#### Exercise data
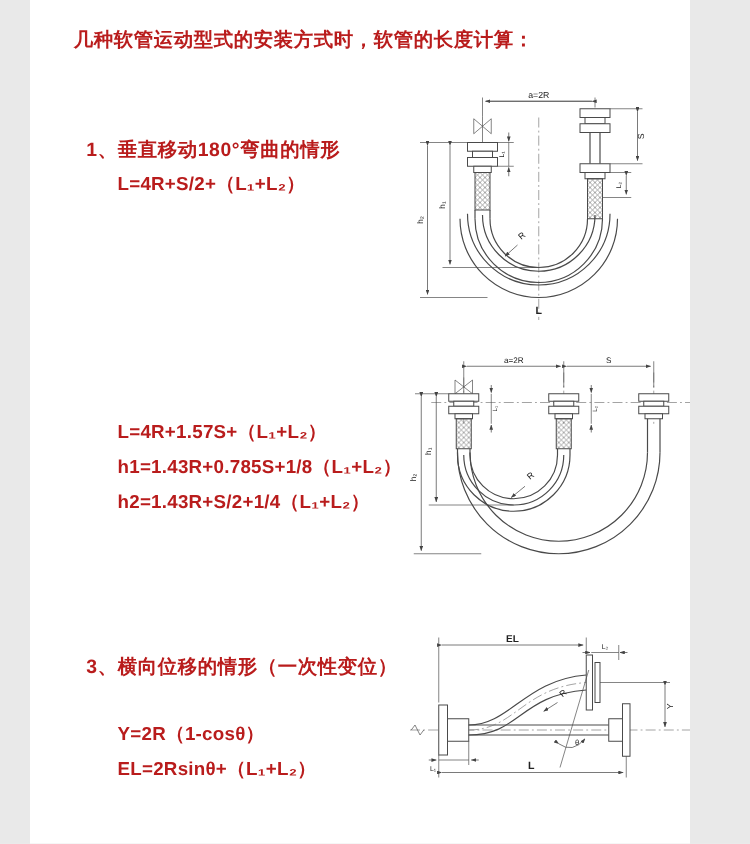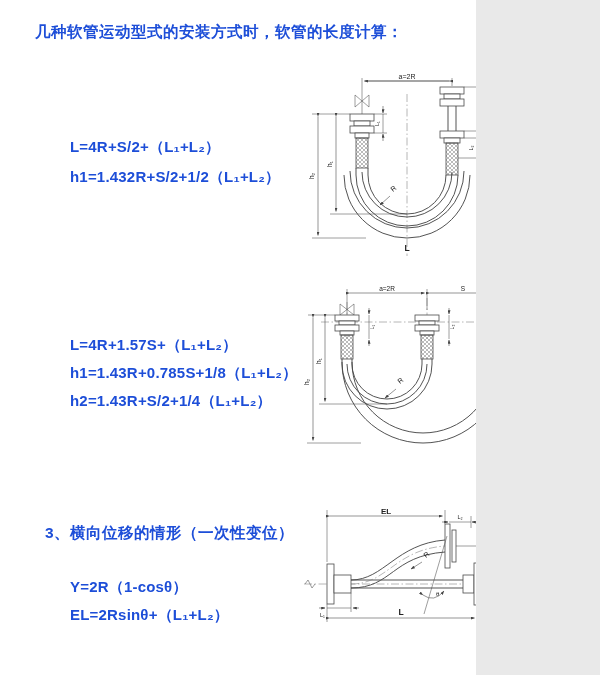--- a/index.html
+++ b/index.html
@@ -1,37 +1,37 @@
 <!DOCTYPE html>
 <html><head>
 <meta charset="utf-8">
 <style>
   html,body{margin:0;padding:0;background:#e9e9e9;}
-  #page{position:relative;width:476px;height:675px;background:#ffffff;overflow:hidden;
-        font-family:"Liberation Sans","DejaVu Sans",sans-serif;color:#1d4ed8;}
+  #page{position:relative;width:528px;height:675px;background:#ffffff;overflow:hidden;
+        font-family:"Liberation Sans","DejaVu Sans",sans-serif;color:#b91c1c;margin-left:24px;}
   .title{position:absolute;left:35px;top:22px;font-size:15.5px;font-weight:700;letter-spacing:.5px;}
   .sec-heading{position:absolute;font-size:15.5px;font-weight:700;letter-spacing:.5px;}
   .formula{position:absolute;left:70px;font-size:15px;font-weight:700;letter-spacing:.2px;}
   svg{position:absolute;}
   svg text{font-family:"Liberation Sans","DejaVu Sans",sans-serif;fill:#222;}
   .dim{stroke:#4d4d4d;stroke-width:.6;fill:none;}
   .thin{stroke:#4d4d4d;stroke-width:.55;fill:none;}
   .pipe{stroke:#4a4a4a;stroke-width:.95;fill:none;}
   .part{stroke:#4a4a4a;stroke-width:.8;fill:#fff;}
   .cl{stroke:#7a7a7a;stroke-width:.55;fill:none;stroke-dasharray:8 2.5 1.5 2.5;}
 </style>
 </head>
 <body>
 
 <div id="page">
 
   <div class="title">几种软管运动型式的安装方式时，软管的长度计算：</div>
 
+  <div class="sec-heading" style="left:45px;top:110px;">1、垂直移动180°弯曲的情形</div>
   <div class="formula" style="top:138px;">L=4R+S/2+（L₁+L₂）</div>
-  <div class="formula" style="top:168px;">h1=1.432R+S/2+1/2（L₁+L₂）</div>
 
   <div class="formula" style="top:336px;">L=4R+1.57S+（L₁+L₂）</div>
   <div class="formula" style="top:364px;">h1=1.43R+0.785S+1/8（L₁+L₂）</div>
   <div class="formula" style="top:392px;">h2=1.43R+S/2+1/4（L₁+L₂）</div>
 
   <div class="sec-heading" style="left:45px;top:523px;text-align:right;">3、横向位移的情形（一次性变位）</div>
   <div class="formula" style="top:578px;">Y=2R（1-cosθ）</div>
   <div class="formula" style="top:606px;">EL=2Rsinθ+（L₁+L₂）</div>
 
   <svg style="left:300px;top:70px;" width="230" height="190" viewBox="0 0 230 190">

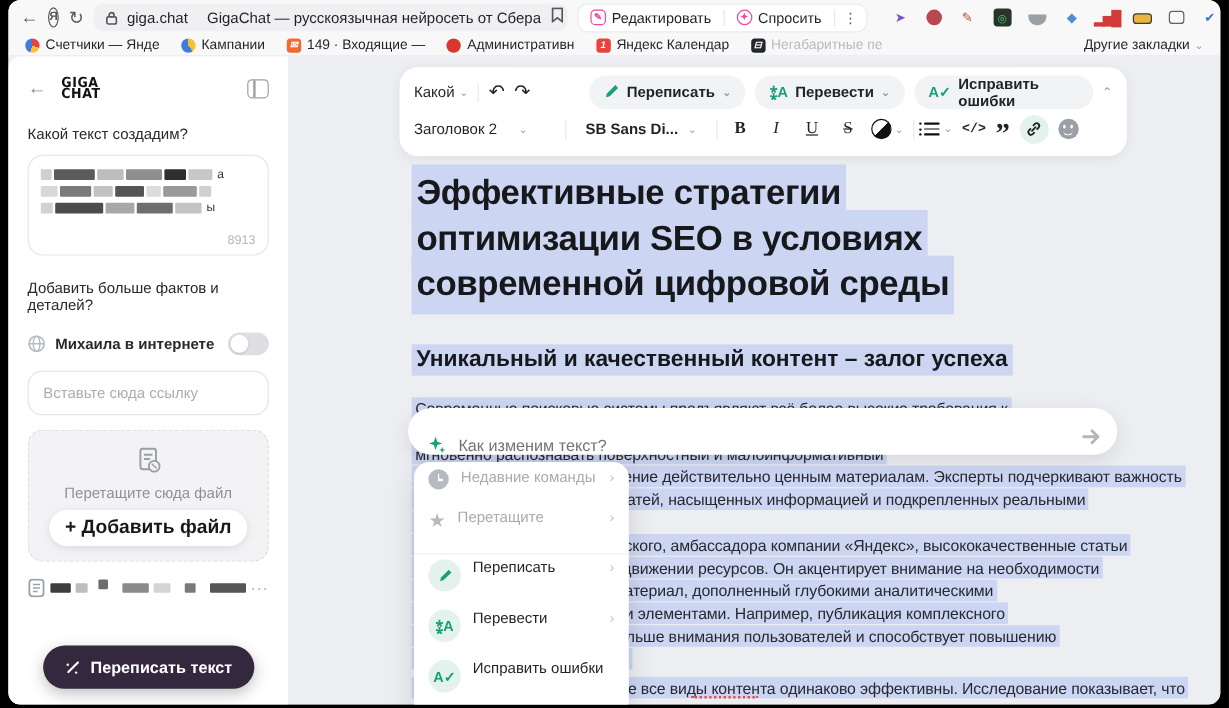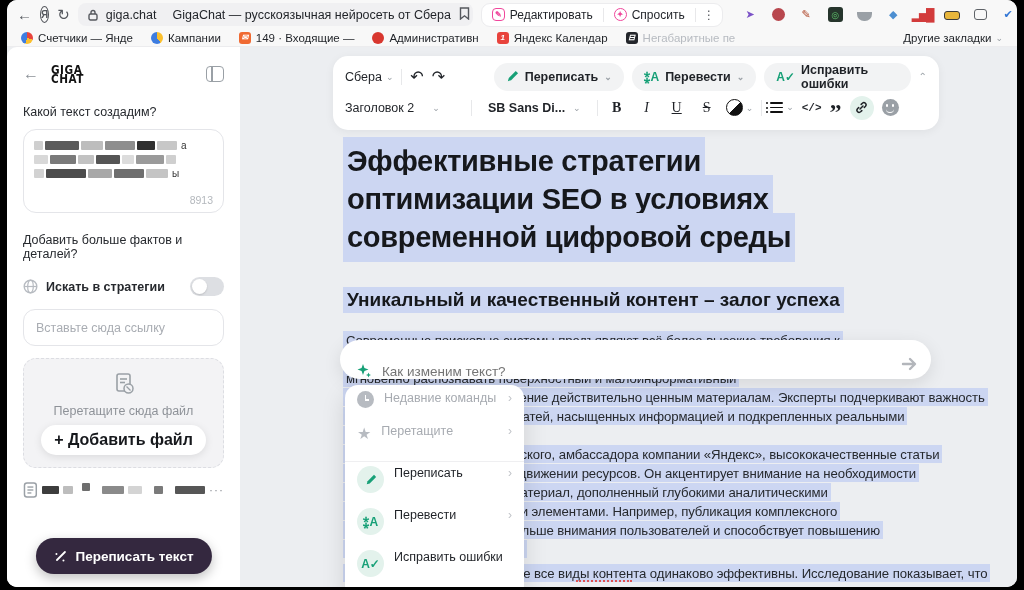--- a/index.html
+++ b/index.html
@@ -238,21 +238,21 @@
       </div>
 
       <div class="sb-label" style="margin-top:20px;">Добавить больше фактов и деталей?</div>
 
       <div class="toggle-row">
         <svg width="15" height="15" viewBox="0 0 15 15">
             <circle cx="7.5" cy="7.5" r="6.3" fill="none" stroke="#b7bbc1" stroke-width="1.4"></circle>
             <ellipse cx="7.5" cy="7.5" rx="2.8" ry="6.3" fill="none" stroke="#b7bbc1" stroke-width="1.2"></ellipse>
             <line x1="1.2" y1="7.5" x2="13.8" y2="7.5" stroke="#b7bbc1" stroke-width="1.2"></line>
           </svg>
-        <span class="toggle-label">Искать в стратегии</span>
+        <span class="toggle-label">Михаила в интернете</span>
         <span class="toggle"></span>
       </div>
 
       <input class="link-input" placeholder="Вставьте сюда ссылку" style="">
 
       <div class="dropzone">
         <svg width="26" height="26" viewBox="0 0 26 26">
           <rect x="6" y="3" width="13" height="17" rx="2" fill="none" stroke="#9aa0a6" stroke-width="1.6"></rect>
           <line x1="9" y1="8" x2="16" y2="8" stroke="#9aa0a6" stroke-width="1.6"></line>
           <line x1="9" y1="11.5" x2="14" y2="11.5" stroke="#9aa0a6" stroke-width="1.6"></line>
@@ -288,21 +288,21 @@
           </svg>
         <span>Переписать текст</span>
       </div>
     </aside>
 
     <div class="editor">
 
       <div class="toolbar-card">
         <div class="tb-row">
           <span style="display:flex;align-items:center;gap:4px;">
-            <span>Сбера</span>
+            <span>Какой</span>
             <span class="chev">⌄</span>
           </span>
           <span class="tb-sep"></span>
           <span style="font-size:16px;">↶</span>
           <span style="font-size:16px;">↷</span>
           <span style="width:38px;"></span>
           <span class="g-pill">
             <svg width="13" height="13" viewBox="0 0 14 14">
                 <path d="M2 12l1-3.5L10.5 1 13 3.5 5.5 11z" fill="#17a077"></path>
               </svg>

#### Your objective
Excluding the images, return each record above precisely as written.

#### Answer section
--- a/index.html
+++ b/index.html
@@ -1,37 +1,37 @@
 <!DOCTYPE html>
 <html><head>
 <meta charset="utf-8">
 <style>
   html,body{margin:0;padding:0;background:#e9e9e9;}
-  #page{position:relative;width:476px;height:675px;background:#ffffff;overflow:hidden;
-        font-family:"Liberation Sans","DejaVu Sans",sans-serif;color:#1d4ed8;}
+  #page{position:relative;width:528px;height:675px;background:#ffffff;overflow:hidden;
+        font-family:"Liberation Sans","DejaVu Sans",sans-serif;color:#b91c1c;margin-left:24px;}
   .title{position:absolute;left:35px;top:22px;font-size:15.5px;font-weight:700;letter-spacing:.5px;}
   .sec-heading{position:absolute;font-size:15.5px;font-weight:700;letter-spacing:.5px;}
   .formula{position:absolute;left:70px;font-size:15px;font-weight:700;letter-spacing:.2px;}
   svg{position:absolute;}
   svg text{font-family:"Liberation Sans","DejaVu Sans",sans-serif;fill:#222;}
   .dim{stroke:#4d4d4d;stroke-width:.6;fill:none;}
   .thin{stroke:#4d4d4d;stroke-width:.55;fill:none;}
   .pipe{stroke:#4a4a4a;stroke-width:.95;fill:none;}
   .part{stroke:#4a4a4a;stroke-width:.8;fill:#fff;}
   .cl{stroke:#7a7a7a;stroke-width:.55;fill:none;stroke-dasharray:8 2.5 1.5 2.5;}
 </style>
 </head>
 <body>
 
 <div id="page">
 
   <div class="title">几种软管运动型式的安装方式时，软管的长度计算：</div>
 
+  <div class="sec-heading" style="left:45px;top:110px;">1、垂直移动180°弯曲的情形</div>
   <div class="formula" style="top:138px;">L=4R+S/2+（L₁+L₂）</div>
-  <div class="formula" style="top:168px;">h1=1.432R+S/2+1/2（L₁+L₂）</div>
 
   <div class="formula" style="top:336px;">L=4R+1.57S+（L₁+L₂）</div>
   <div class="formula" style="top:364px;">h1=1.43R+0.785S+1/8（L₁+L₂）</div>
   <div class="formula" style="top:392px;">h2=1.43R+S/2+1/4（L₁+L₂）</div>
 
   <div class="sec-heading" style="left:45px;top:523px;text-align:right;">3、横向位移的情形（一次性变位）</div>
   <div class="formula" style="top:578px;">Y=2R（1-cosθ）</div>
   <div class="formula" style="top:606px;">EL=2Rsinθ+（L₁+L₂）</div>
 
   <svg style="left:300px;top:70px;" width="230" height="190" viewBox="0 0 230 190">

--- a/index.html
+++ b/index.html
@@ -238,21 +238,21 @@
       </div>
 
       <div class="sb-label" style="margin-top:20px;">Добавить больше фактов и деталей?</div>
 
       <div class="toggle-row">
         <svg width="15" height="15" viewBox="0 0 15 15">
             <circle cx="7.5" cy="7.5" r="6.3" fill="none" stroke="#b7bbc1" stroke-width="1.4"></circle>
             <ellipse cx="7.5" cy="7.5" rx="2.8" ry="6.3" fill="none" stroke="#b7bbc1" stroke-width="1.2"></ellipse>
             <line x1="1.2" y1="7.5" x2="13.8" y2="7.5" stroke="#b7bbc1" stroke-width="1.2"></line>
           </svg>
-        <span class="toggle-label">Искать в стратегии</span>
+        <span class="toggle-label">Михаила в интернете</span>
         <span class="toggle"></span>
       </div>
 
       <input class="link-input" placeholder="Вставьте сюда ссылку" style="">
 
       <div class="dropzone">
         <svg width="26" height="26" viewBox="0 0 26 26">
           <rect x="6" y="3" width="13" height="17" rx="2" fill="none" stroke="#9aa0a6" stroke-width="1.6"></rect>
           <line x1="9" y1="8" x2="16" y2="8" stroke="#9aa0a6" stroke-width="1.6"></line>
           <line x1="9" y1="11.5" x2="14" y2="11.5" stroke="#9aa0a6" stroke-width="1.6"></line>
@@ -288,21 +288,21 @@
           </svg>
         <span>Переписать текст</span>
       </div>
     </aside>
 
     <div class="editor">
 
       <div class="toolbar-card">
         <div class="tb-row">
           <span style="display:flex;align-items:center;gap:4px;">
-            <span>Сбера</span>
+            <span>Какой</span>
             <span class="chev">⌄</span>
           </span>
           <span class="tb-sep"></span>
           <span style="font-size:16px;">↶</span>
           <span style="font-size:16px;">↷</span>
           <span style="width:38px;"></span>
           <span class="g-pill">
             <svg width="13" height="13" viewBox="0 0 14 14">
                 <path d="M2 12l1-3.5L10.5 1 13 3.5 5.5 11z" fill="#17a077"></path>
               </svg>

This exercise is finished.